The second month of 2015 starts today and the New Year resolution of cable and DirecTV to show excellent films remains as strong as it was a month ago. Today's Also Rans include one of the best Best Picture Oscar-winners ever shot (*12 Years a Slave, 10.25 am FoxMvs), a tense Best Picture Oscar-winning thriller (The Hurt Locker, 3.10 pm FoxAct), an excellent Bruce Dern vehicle he drove to the Oscars, even if he didn't drive away with Best Actor (Nebraska, 7 pm and 10 pm Max), a contender for the Best Graphic Novel Film Adaptation (Watchmen, 9 pm FoxAct), back-to-back screenings of the Christopher Reeve films that show up Man of Steel for what it really is: Man of Stillbirth (Superman, 2.45 pm, Superman II, 5.25 pm TCM) a top-notch Paul Giamatti mystery drama that might be aired in English (Barney's Version, 11 am CineCanal) and a dodgy but still worth a glance thriller set in a fast food storeroom (Compliance, 11.25 amMaxP). The week offers the best (only good?) of the Wachowski Bros sci-fi trilogy (The Matrix, 7 pm tomorrow, HBOP) and an excellent Belgian-Canadian drama that may or may not have English subtitles (Monsieur Lazhar, 6.10 pm tomorrow MaxW).
Today's best film:
Spartacus (Stanley Kubrick/ 1960/ USA/ Epic-Action-Drama/ 153 mins/ PG-13), 12.30 noon DirecTV Channel. Watch this if you liked Gladiator, Lolita or Aguirre, The Wrath of God. Any topic American-British director Stanley Kubrick tried, he usually defined. His Vietnam film was Full Metal Jacket (surpassed by only Apocalypse Now Redux). His horror was The Shining, the genre's benchmark. His sci-fi flick was 2001: A Space Odyssey. His vision of the future was A Clockwork Orange. Spartacus, his epic swordplay film, is far better than the modern cable TV series because it replaces gore and nudity with a spectacular script and cast, including Kirk Douglas, Laurence Olivier and Peter Ustinov. The more patient attention you sow, the greater the satisfaction reward you reap.
Rest of the week:
The Hunt aka Jagten (original title) (Thomas Vinterberg/ 2012/ Denmark-Sweden / Drama/ 1115 mins/ R for sexual content including a graphic image, violence and language), 6.10 pm Monday Cinemax West. Watch this if you liked A Separation, After the Wedding or Locke BEST FILM OF THE WEEK. The film BC on TV named the Best DVD Release of 2014 would probably be on the Top 50 Movies of All Time list of anyone who knows anything about cinema. A straightforward Danish drama that tells anything but a straightforward story is best enjoyed without a word that would spoil the tense, deeply sympathetic and–sometimes awfully so–very human story of a man facing a great challenge with great dignity. Magnificent, though not for anyone who expects an explosion or car crash every ten minutes.

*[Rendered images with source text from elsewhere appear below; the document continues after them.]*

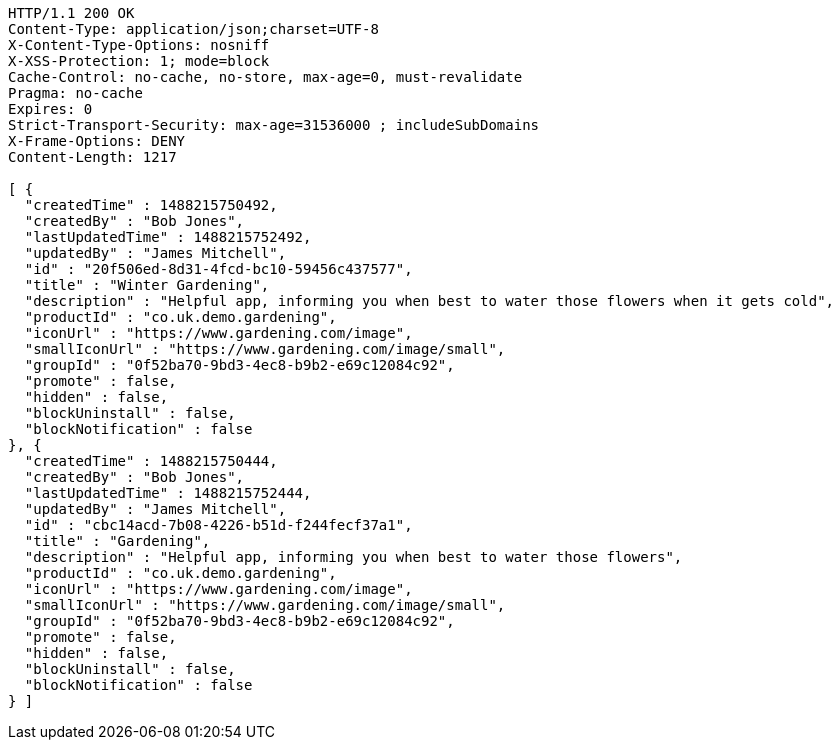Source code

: [source,http,options="nowrap"]
----
HTTP/1.1 200 OK
Content-Type: application/json;charset=UTF-8
X-Content-Type-Options: nosniff
X-XSS-Protection: 1; mode=block
Cache-Control: no-cache, no-store, max-age=0, must-revalidate
Pragma: no-cache
Expires: 0
Strict-Transport-Security: max-age=31536000 ; includeSubDomains
X-Frame-Options: DENY
Content-Length: 1217

[ {
  "createdTime" : 1488215750492,
  "createdBy" : "Bob Jones",
  "lastUpdatedTime" : 1488215752492,
  "updatedBy" : "James Mitchell",
  "id" : "20f506ed-8d31-4fcd-bc10-59456c437577",
  "title" : "Winter Gardening",
  "description" : "Helpful app, informing you when best to water those flowers when it gets cold",
  "productId" : "co.uk.demo.gardening",
  "iconUrl" : "https://www.gardening.com/image",
  "smallIconUrl" : "https://www.gardening.com/image/small",
  "groupId" : "0f52ba70-9bd3-4ec8-b9b2-e69c12084c92",
  "promote" : false,
  "hidden" : false,
  "blockUninstall" : false,
  "blockNotification" : false
}, {
  "createdTime" : 1488215750444,
  "createdBy" : "Bob Jones",
  "lastUpdatedTime" : 1488215752444,
  "updatedBy" : "James Mitchell",
  "id" : "cbc14acd-7b08-4226-b51d-f244fecf37a1",
  "title" : "Gardening",
  "description" : "Helpful app, informing you when best to water those flowers",
  "productId" : "co.uk.demo.gardening",
  "iconUrl" : "https://www.gardening.com/image",
  "smallIconUrl" : "https://www.gardening.com/image/small",
  "groupId" : "0f52ba70-9bd3-4ec8-b9b2-e69c12084c92",
  "promote" : false,
  "hidden" : false,
  "blockUninstall" : false,
  "blockNotification" : false
} ]
----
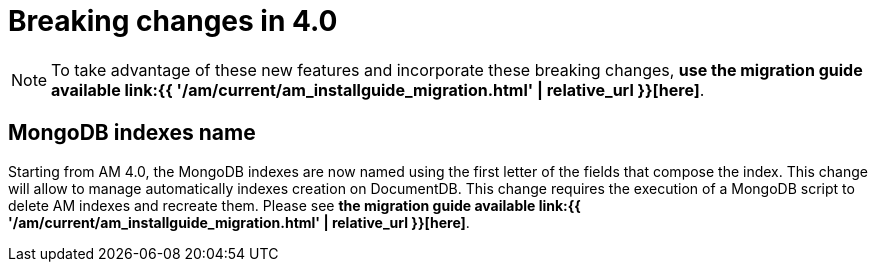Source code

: = Breaking changes in 4.0
:page-sidebar: am_3_x_sidebar
:page-permalink: am/current/am_breaking_changes_4.0.html
:page-folder: am/installation-guide
:page-layout: am

NOTE: To take advantage of these new features and incorporate these breaking changes, **use the migration guide available link:{{ '/am/current/am_installguide_migration.html' | relative_url }}[here]**.

== MongoDB indexes name

Starting from AM 4.0, the MongoDB indexes are now named using the first letter of the fields that compose the index. This change will allow to manage automatically indexes creation on DocumentDB. This change requires the execution of a MongoDB script to delete AM indexes and recreate them. Please see  **the migration guide available link:{{ '/am/current/am_installguide_migration.html' | relative_url }}[here]**.
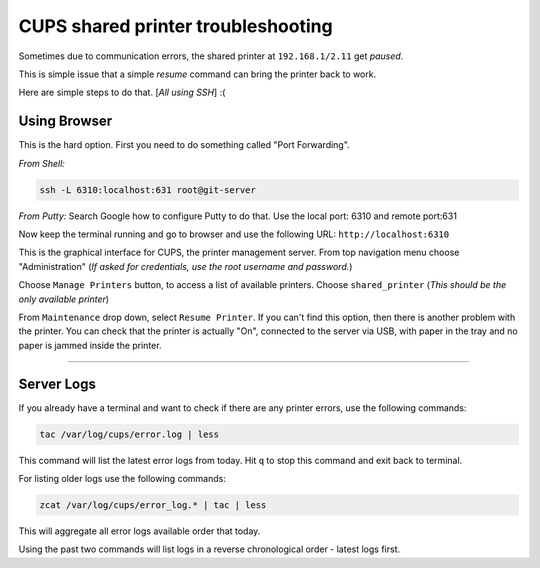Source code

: CUPS shared printer troubleshooting
###################################

Sometimes due to communication errors, the shared printer at
``192.168.1/2.11`` get *paused*.

This is simple issue that a simple *resume* command can bring the
printer back to work.

Here are simple steps to do that. [*All using SSH*\ ] :(

Using Browser
-------------

This is the hard option. First you need to do something called "Port
Forwarding".

*From Shell:*

.. code:: shell

          ssh -L 6310:localhost:631 root@git-server

*From Putty:* Search Google how to configure Putty to do that. Use the
local port: 6310 and remote port:631

Now keep the terminal running and go to browser and use the following
URL: ``http://localhost:6310``

This is the graphical interface for CUPS, the printer management server.
From top navigation menu choose "Administration" (*If asked for
credentials, use the root username and password.*)

Choose ``Manage Printers`` button, to access a list of available
printers. Choose ``shared_printer`` (*This should be the only available
printer*)

From ``Maintenance`` drop down, select ``Resume Printer``. If you can't
find this option, then there is another problem with the printer. You
can check that the printer is actually "On", connected to the server via
USB, with paper in the tray and no paper is jammed inside the printer.

--------------

Server Logs
-----------

If you already have a terminal and want to check if there are any
printer errors, use the following commands:

.. code:: shell

        tac /var/log/cups/error.log | less

This command will list the latest error logs from today. Hit ``q`` to
stop this command and exit back to terminal.

For listing older logs use the following commands:

.. code:: shell

        zcat /var/log/cups/error_log.* | tac | less

This will aggregate all error logs available order that today.

Using the past two commands will list logs in a reverse chronological
order - latest logs first.
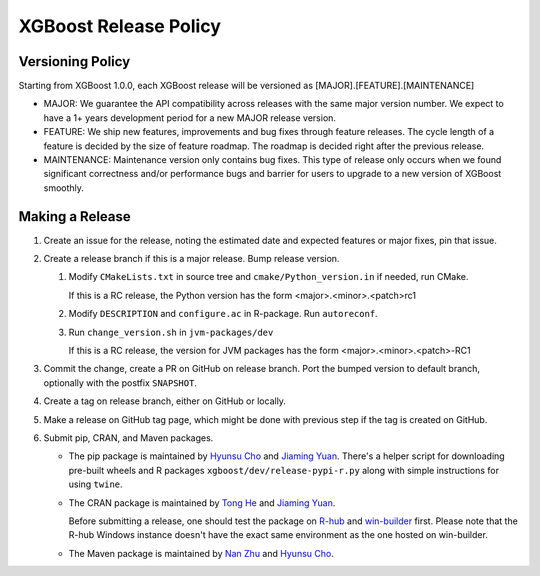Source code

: .. _release:

XGBoost Release Policy
=======================

Versioning Policy
---------------------------

Starting from XGBoost 1.0.0, each XGBoost release will be versioned as [MAJOR].[FEATURE].[MAINTENANCE]

* MAJOR: We guarantee the API compatibility across releases with the same major version number. We expect to have a 1+ years development period for a new MAJOR release version.
* FEATURE: We ship new features, improvements and bug fixes through feature releases. The cycle length of a feature is decided by the size of feature roadmap. The roadmap is decided right after the previous release.
* MAINTENANCE: Maintenance version only contains bug fixes. This type of release only occurs when we found significant correctness and/or performance bugs and barrier for users to upgrade to a new version of XGBoost smoothly.


Making a Release
-----------------

1. Create an issue for the release, noting the estimated date and expected features or major fixes, pin that issue.
2. Create a release branch if this is a major release. Bump release version.

   1. Modify ``CMakeLists.txt`` in source tree and ``cmake/Python_version.in`` if needed, run CMake.

      If this is a RC release, the Python version has the form <major>.<minor>.<patch>rc1

   2. Modify ``DESCRIPTION`` and ``configure.ac`` in R-package. Run ``autoreconf``.

   3. Run ``change_version.sh`` in ``jvm-packages/dev``

      If this is a RC release, the version for JVM packages has the form <major>.<minor>.<patch>-RC1

3. Commit the change, create a PR on GitHub on release branch.  Port the bumped version to default branch, optionally with the postfix ``SNAPSHOT``.
4. Create a tag on release branch, either on GitHub or locally.
5. Make a release on GitHub tag page, which might be done with previous step if the tag is created on GitHub.
6. Submit pip, CRAN, and Maven packages.

   + The pip package is maintained by `Hyunsu Cho <https://github.com/hcho3>`__ and `Jiaming Yuan <https://github.com/trivialfis>`__.  There's a helper script for downloading pre-built wheels and R packages ``xgboost/dev/release-pypi-r.py`` along with simple instructions for using ``twine``.

   + The CRAN package is maintained by `Tong He <https://github.com/hetong007>`_ and `Jiaming Yuan <https://github.com/trivialfis>`__.

     Before submitting a release, one should test the package on `R-hub <https://builder.r-hub.io/>`__ and `win-builder <https://win-builder.r-project.org/>`__ first.  Please note that the R-hub Windows instance doesn't have the exact same environment as the one hosted on win-builder.

   + The Maven package is maintained by `Nan Zhu <https://github.com/CodingCat>`_ and `Hyunsu Cho <https://github.com/hcho3>`_.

Open Water (Chris Kentis/ 2003/ USA/ Drama -Horror-Thriller/ 79 mins/ R for language and some nudity), 6 pm tomorrow Fox Cinema. Watch this if you liked Jaws, Compliance or The Grey. Made by a husband and wife team on weekends in the Bahamas, with the whole crew–namely said husband and wife director and producers, who also shot all the footage on digivideo–and the whole cast–effectively the male and female leads–flying in and then heading out to the open water from which the film takes its title. The actors playing the scuba divers forgotten by their tour boat spent 120 hours in the water. Shot using real sharks, up to 50 at a time, attracted by throwing bleeding chunks of tuna into the water, and without stunt doubles, this is a riveting account, home-movie style, of tragedy. Reviewers summed it up as Jaws meets Blair Witch but it really should have Boys Don't Cry thrown in, for the misery. Not for everyone, perhaps, but possibly the best low-budget film ever made.
*Starred films have been chosen in the last three months. Scheduled Internet times often vary on the day, particularly around month-end.